A single cloud drifts overhead.

For just a moment its shape resembles a crescent moon.

Her breath catches.

The moon.

The battlefield.

The girl dying in someone's arms.

And the boy whose face she almost remembers.

Her phone vibrates suddenly in her pocket.

The sudden sound snaps her back to reality.

She pulls it out.

A message from her adoptive mother.

"How's school, sweetie?
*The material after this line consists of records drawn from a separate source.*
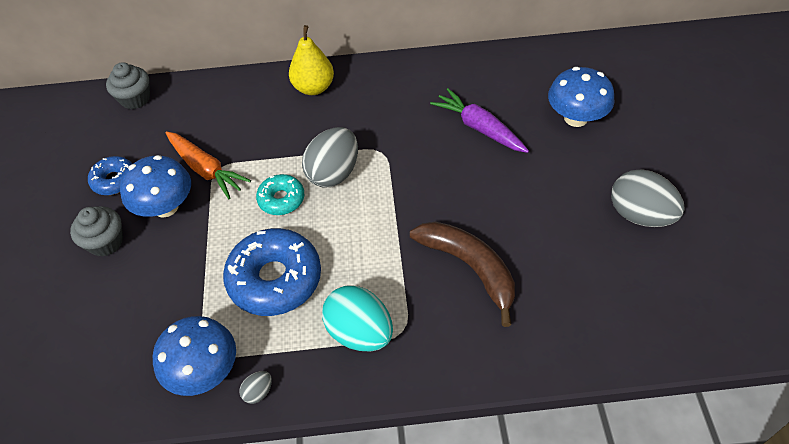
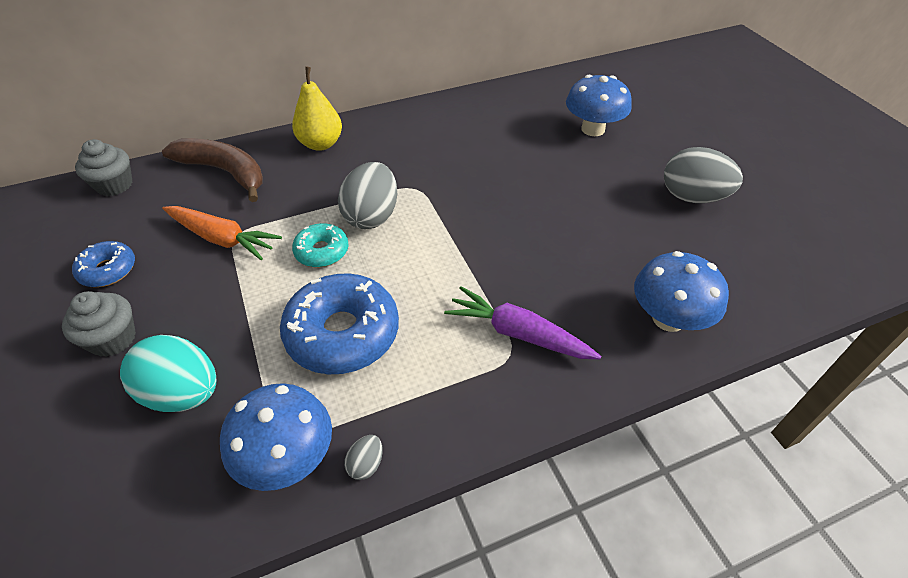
camera: 20 degrees left, 5 degrees down
(165, 207) = (182, 285): blue mushroom -> blue mushroom (668, 318)
(360, 332) = (463, 367): turquoise egg -> turquoise egg (183, 393)
(470, 267) = (554, 276): brown banana -> brown banana (225, 172)
(479, 128) = (506, 151): purple carrot -> purple carrot (518, 333)

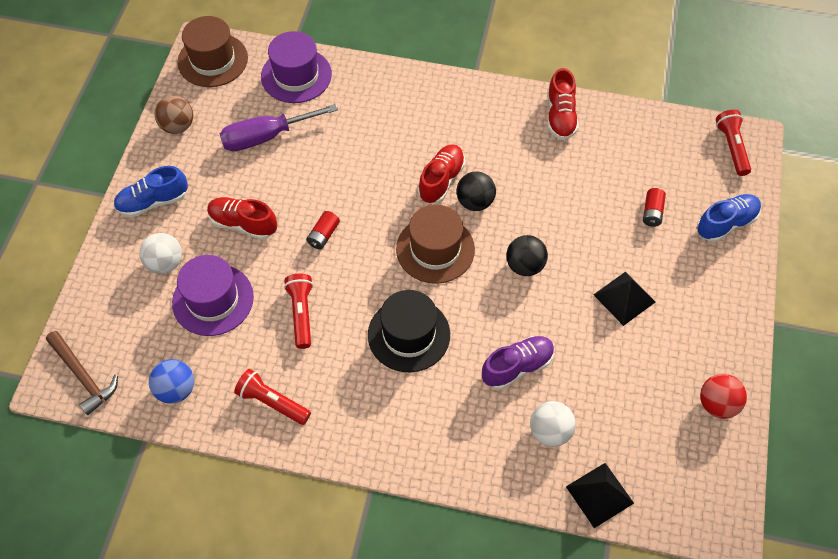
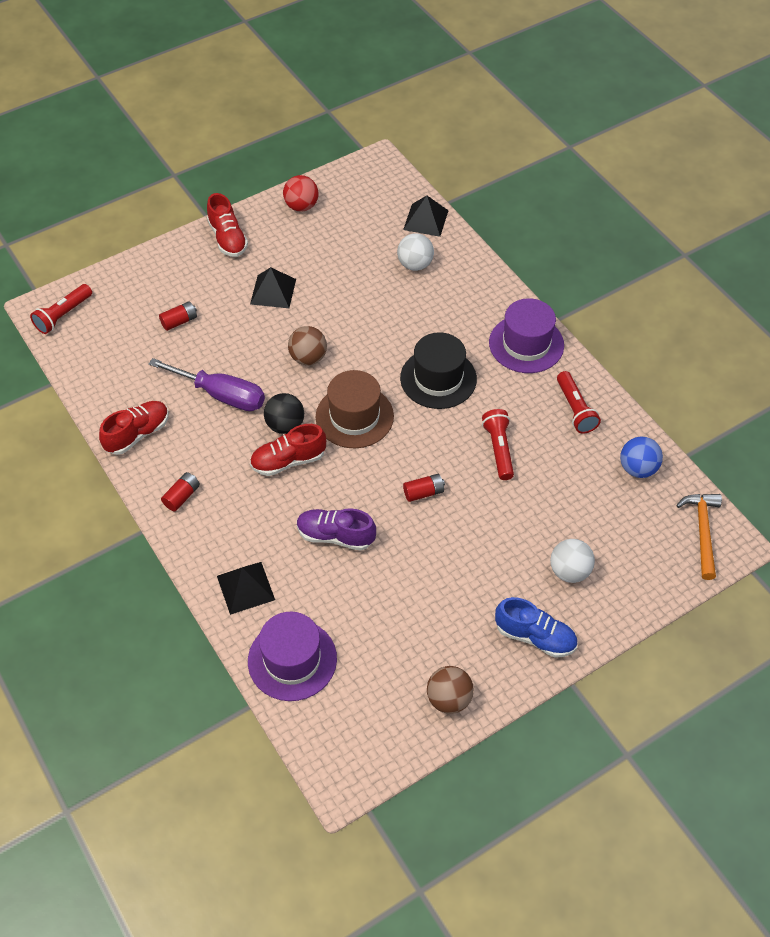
camera: 135 degrees left, 5 degrees down
(83, 376) = (702, 531): brown hammer -> orange hammer
(213, 60) = (349, 750): brown hat -> none
(213, 300) = (556, 511): purple hat -> purple hat (526, 344)
(243, 224) = (477, 553): red shoe -> red shoe (227, 238)
(266, 137) = (382, 618): purple screwdriver -> purple screwdriver (221, 395)
(301, 314) = (499, 449): red flashlight -> red flashlight turned 135 degrees clockwise
(371, 88) = (245, 588): none -> black pyramid
(478, 104) = (182, 496): none -> red battery
(517, 367) = (391, 308): purple shoe -> purple shoe (335, 536)
(525, 266) = (308, 358): black ball -> brown ball
(726, 224) = (146, 278): blue shoe -> none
Don't forget to eat something green today!"

A small smile touches Fumiko's lips.

Her adoptive parents live overseas for work, but they never forget to check on her.

She types a quick reply.

"I'm fine"

The lie comes easily.

How could she possibly explain the truth?

How could she tell them that sometimes she feels like a stranger inside her own life?

The final bell rings.

Students pour out of the school building like a flood.

The sky has shifted into soft shades of orange and violet as evening settles over the city.

Fumiko lingers near the school gate.

Streetlights flicker on one by one.

Shadows stretch long across the pavement.

And suddenly–

She feels it again.

A strange pulse in the air.

Ancient.

Familiar.

It vibrates through her bones like the echo of a distant drum.

Her grip tightens around the strap of her bag.

The whisper from earlier drifts through the wind once more.

Fainter this time.

But unmistakable.

Soon.

A shiver runs down her spine.

Somewhere beyond the ordinary world, something is moving.

Something that has been waiting for a very long time.

And somehow

It is waiting for her.

Night falls quietly over the city.

From her bedroom window, Fumiko watches the moon rise above the skyline.

Silver light spills across rooftops and streets below.

The spiral mark on her wrist glows faintly in the moonlight.

She touches it carefully.

Her heart begins to race.

"What does that dream mean...?"

The question slips from her lips as a whisper.

The room remains silent.

But somewhere deep in the darkness beyond the city

Something stirs.

Something ancient has begun to awaken.

And Fumiko Kajiyashiki is no longer the only one who can hear its call.